Where a line of the data below has the string "Китай", copy that line.

Extracted page text data:
--------------------
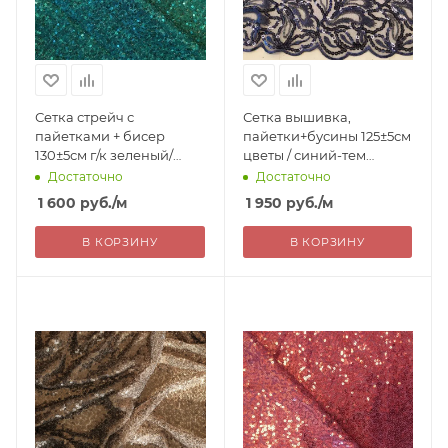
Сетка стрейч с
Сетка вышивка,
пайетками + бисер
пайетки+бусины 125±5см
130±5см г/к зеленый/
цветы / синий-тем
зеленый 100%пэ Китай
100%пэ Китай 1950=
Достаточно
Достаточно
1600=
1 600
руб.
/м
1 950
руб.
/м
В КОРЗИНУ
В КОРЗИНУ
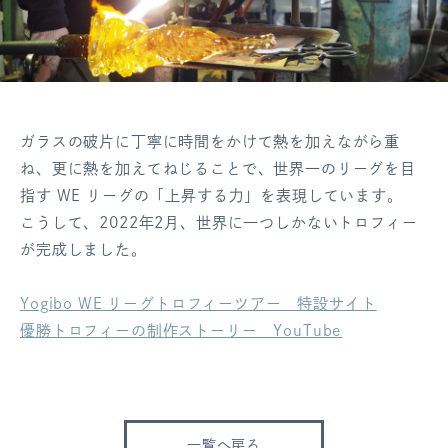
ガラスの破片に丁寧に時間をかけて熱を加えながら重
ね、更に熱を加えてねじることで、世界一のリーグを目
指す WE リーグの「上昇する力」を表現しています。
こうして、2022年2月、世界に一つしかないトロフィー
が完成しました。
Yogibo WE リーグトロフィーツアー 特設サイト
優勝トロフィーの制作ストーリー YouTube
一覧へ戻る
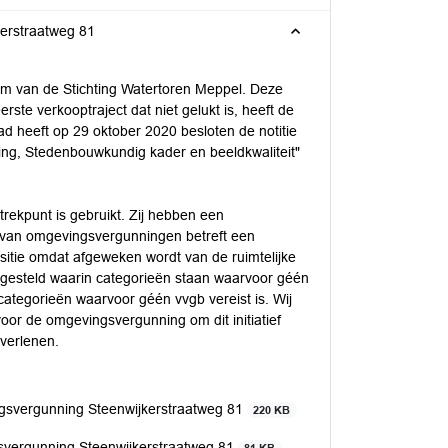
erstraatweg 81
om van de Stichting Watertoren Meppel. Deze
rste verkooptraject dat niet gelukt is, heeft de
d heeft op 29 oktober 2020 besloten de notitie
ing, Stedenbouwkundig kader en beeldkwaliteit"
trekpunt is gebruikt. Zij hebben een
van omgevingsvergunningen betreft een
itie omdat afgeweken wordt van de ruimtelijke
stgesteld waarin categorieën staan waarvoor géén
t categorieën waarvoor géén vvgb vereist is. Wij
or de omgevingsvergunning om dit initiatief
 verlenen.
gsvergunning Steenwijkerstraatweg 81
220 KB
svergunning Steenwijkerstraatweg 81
--------------------
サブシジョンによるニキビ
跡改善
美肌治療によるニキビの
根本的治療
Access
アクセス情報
--------------------
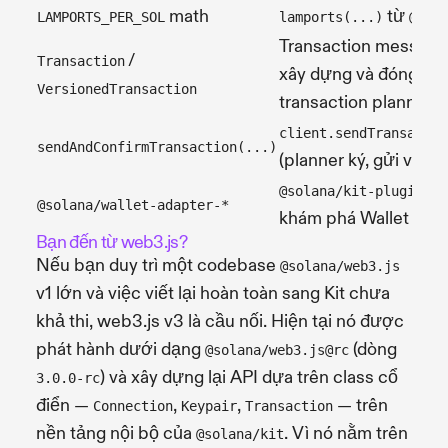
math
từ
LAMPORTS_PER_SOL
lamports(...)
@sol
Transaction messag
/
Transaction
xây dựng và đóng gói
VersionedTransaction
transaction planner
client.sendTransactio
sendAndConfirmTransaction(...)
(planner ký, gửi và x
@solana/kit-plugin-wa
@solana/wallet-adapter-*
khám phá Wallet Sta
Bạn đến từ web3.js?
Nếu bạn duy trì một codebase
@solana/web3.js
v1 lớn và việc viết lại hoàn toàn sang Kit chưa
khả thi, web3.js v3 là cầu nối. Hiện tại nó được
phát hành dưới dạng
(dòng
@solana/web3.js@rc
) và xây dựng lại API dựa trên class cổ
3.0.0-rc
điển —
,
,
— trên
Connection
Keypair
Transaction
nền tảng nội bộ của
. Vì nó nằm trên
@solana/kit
--------------------
## Your response
зеленый 100%пэ Китай
100%пэ Китай 1950=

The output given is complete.